## Complete the following
(A) In the commentary on Vermont politics, what position has Burlington Mayor Miro Weinberger arranged for Neale Lunderville to hold?
(B) Pick up the commentary on Vermont politics after its final sentence and carry it forward.
-- Document excerpt follows --
Thus endeth the lesson. Back to Vermont, and the new nominee for Most Dangerous Republican.

Neale Lunderville.

At one time, he was the chief hothead on Jim Douglas’ team. He and Jim Barnett, who’s gone on to a very unsuccessful career as a balls-to-the-wall campaign manager, were dubbed “the Nasty Boys” by the late great Peter Freyne for their skilled knifework in Douglas’ campaigns.

Since then, little Neale has grown up — and gotten two great big helping hands from Democratic officeholders. Governor Shumlin chose him to be recovery czar after Tropical Storm Irene, and now Burlington Mayor Miro Weinberger has engineered his hiring as interim head of the Burlington Electric Department.

In the process, the Nasty Boy has acquired a solid nonpartisan reputation as the go-to guy when trouble strikes. He’s been chosen by not one, but two, top Democrats to take on big administrative challenges.

Okay, here’s a hypothetical for you. In the next biennium, the Shumlin administration will unveil its plan for single-payer health care. It’ll be big, expensive, controversial, and a tough sell, even in a lopsided Democratic legislature. Win or lose, Shumlin will expend a lot of his political capital in the fight.

He also faces the whole issue of school funding and organization. Whatever he and the legislature do, more enemies will be made and more people will be alienated.

At best, Shumlin would enter 2016 having fought two extremely tough battles. Even if he wins on single-payer, he’ll be in that very dangerous period between passage and implementation, where everybody will be aware of the cost and the controversy but won’t have experienced any benefit from the new system. And if the implementation process for single payer OR school reform is difficult, contentious, or includes any stumbles, the Governor’s managerial reputation will take more hits.

And now comes, on a shiny white horse, Neale Lunderville.

Well, Lunderville 2.0, New and Improved with a track record for working under Democratic executives and managing the biggest challenges. In short, he’s Vermont’s Mr. Fix-It. The Governor won’t be able to depict Lunderville as a partisan ideologue because, after all, he chose the guy to manage the aftermath of Irene. At the same time, Lunderville will have solid Republican credentials from his tenure in the Douglas Administration. He’ll be more appealing to the conservative base than a Phil Scott will ever be.

The VTGOP won’t be in any shape to challenge the Democrats’ overall  dominance in 2016. But Lunderville could do what Scott Milne can’t do and Randy Brock couldn’t: topple Governor Shumlin.

Farfetched or believable? Just remember, if it happens, you can thank Peter Shumlin and Miro Weinberger for making Governor Lunderville a possibility.

Just what we need: another centrist bipartisan group in Vermont

Well, looky what’s cluttering up the ol’ inbox: a press release announcing a new organization, “Vision to Action Vermont,” or, for short, the catchy V2AVT. It’s the brainchild of Republican State Rep. Heidi Scheuermann of Stowe and Democratic State Rep. Paul Ralston of Middlebury.

Two of the more property-rich communities in Vermont, of course. But that may be simple coincidence.

V2AVT’s stated goal is to “put partisanship aside and advocate for balanced, common-sense public policy in Montpelier.” When I hear those words, I immediately think “center-rightists trying to court the moderate vote.” Indeed, it’s not far removed from the surface rhetoric of the Vermont Republican Party, seeking always to “restore balance” and re-establish “common-sense public policy.”
-- Document excerpt concluded --
-- Information follows --
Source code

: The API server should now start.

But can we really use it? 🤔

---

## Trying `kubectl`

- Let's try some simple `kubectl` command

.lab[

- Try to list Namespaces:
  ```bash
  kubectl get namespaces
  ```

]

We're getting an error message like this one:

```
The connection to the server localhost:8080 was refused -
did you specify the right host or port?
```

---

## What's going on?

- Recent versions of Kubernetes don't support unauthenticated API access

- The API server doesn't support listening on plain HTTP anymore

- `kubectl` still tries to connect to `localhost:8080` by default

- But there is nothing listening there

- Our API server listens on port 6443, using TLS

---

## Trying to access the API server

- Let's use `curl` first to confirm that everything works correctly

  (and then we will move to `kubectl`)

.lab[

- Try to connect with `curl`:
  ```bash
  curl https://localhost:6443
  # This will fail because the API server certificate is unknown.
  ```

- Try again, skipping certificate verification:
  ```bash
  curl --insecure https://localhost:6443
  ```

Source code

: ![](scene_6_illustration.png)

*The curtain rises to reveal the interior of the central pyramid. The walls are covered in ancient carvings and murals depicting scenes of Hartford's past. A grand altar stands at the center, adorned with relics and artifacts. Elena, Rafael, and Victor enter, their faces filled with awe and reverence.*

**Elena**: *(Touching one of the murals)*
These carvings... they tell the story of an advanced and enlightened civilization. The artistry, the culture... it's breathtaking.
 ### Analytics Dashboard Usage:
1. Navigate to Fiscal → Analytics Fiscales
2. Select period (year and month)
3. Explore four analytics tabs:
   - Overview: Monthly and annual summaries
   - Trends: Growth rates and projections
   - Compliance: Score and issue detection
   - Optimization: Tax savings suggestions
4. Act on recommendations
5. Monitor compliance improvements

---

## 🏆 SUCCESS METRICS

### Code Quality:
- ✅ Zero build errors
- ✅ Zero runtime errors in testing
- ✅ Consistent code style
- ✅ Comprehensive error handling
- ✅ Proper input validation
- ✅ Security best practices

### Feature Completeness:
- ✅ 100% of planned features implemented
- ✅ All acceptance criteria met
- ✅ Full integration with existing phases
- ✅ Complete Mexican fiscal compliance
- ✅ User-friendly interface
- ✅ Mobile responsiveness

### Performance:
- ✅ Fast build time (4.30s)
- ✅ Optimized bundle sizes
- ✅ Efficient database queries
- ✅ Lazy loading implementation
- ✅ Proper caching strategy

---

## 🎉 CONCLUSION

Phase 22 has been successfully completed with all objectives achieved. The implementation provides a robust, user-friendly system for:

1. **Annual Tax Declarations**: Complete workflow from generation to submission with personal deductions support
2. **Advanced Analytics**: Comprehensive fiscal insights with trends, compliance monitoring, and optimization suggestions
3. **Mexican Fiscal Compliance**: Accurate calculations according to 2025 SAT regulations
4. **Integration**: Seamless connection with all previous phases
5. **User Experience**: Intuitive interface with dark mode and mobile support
-- Information concluded --
## Responses to the tasks
(A) Interim head of the Burlington Electric Department.

(B)
It’s also interesting that Scheuermann has been one of the leading lights of Vermont’s other notable centrist reform organization, Campaign for Vermont. Might also be simple coincidence that Scheuermann founds a new group with a similar mission, not long after she (a) considered a run for Governor until (b) CFV founder Bruce Lisman undercut her potential candidacy with open musings about his own.

On the other hand, the two groups could cooperate rather than competing. V2AVT is a political action committee “that will promote, support and elect strong candidates,” as opposed to CFV’s policy and lobbying focus. But otherwise this looks an awful lot like CFV; their preferred candidates are the kind…

“… who advocate for fiscal responsibility in state spending, and are committed to forming balanced, common-sense public policies that encourage economic prosperity, greater opportunities for Vermont families and businesses, and individual liberties and responsibility.”

Yeah, that sounds exactly like CFV’s right-leaning definition of “nonpartisanship.” That one sentence is full of code words and dog whistles from the lexicon of Republicans seeking moderate support. “Common-sense” in particular is an awfully damn tired phrase in these parts.

Ralston, who’s not running for re-election and thus has no bridges to burn with the Democrats, has been described to me as an outsider in the Democratic ranks. Think Cynthia Browning with a lower profile. And in V2AVT’s press release, he echoed the pseudo-Republican talking points, emphasizing economic growth above all else:

“Heidi and I have worked together for four years to implement policies that foster greater economic activity in Vermont…  We must be sure that those in elected positions address those issues thoughtfully and independently, and with an eye toward the benefits and consequences to our economy.”

Smells like Republican spirit.

So far, the V2AVT website includes only two items — the press release and an introductory statement. Plus some really cheesy masthead graphics. And a biography of “Heidi” (but none for “Paul”) strongly emphasizing her connections to the late Jim Jeffords. The same can be said, of course, for Darcie Johnston, so Scheuermann gets few points for a Jeffords connection that’s ten years in the past.

We shall see what becomes of this attempt at growing a “nonpartisan” movement. It’ll be interesting how much money they put behind Republican candidates as opposed to Dems or Progs. That’ll be a telling sign of their true devotion to nonpartisanship and balance.


Republican county committees: part of the solution, or part of the problem?

As we all know, the Vermont Republican Party has been chronically short of funds for quite a while. Right now, they’re either just above water or actually in the red — at a time when major parties ought to be flush with cash to spend on campaigning.

But as I was poring over Tuesday’s campaign finance report filings, I noticed something that struck me as a little odd. Or more than a little.

While the state party is desperately clipping coupons and searching the sofa cushions for spare change, some of the local and county party organizations seem to be going through quite a bit of cash. And what are they spending it on?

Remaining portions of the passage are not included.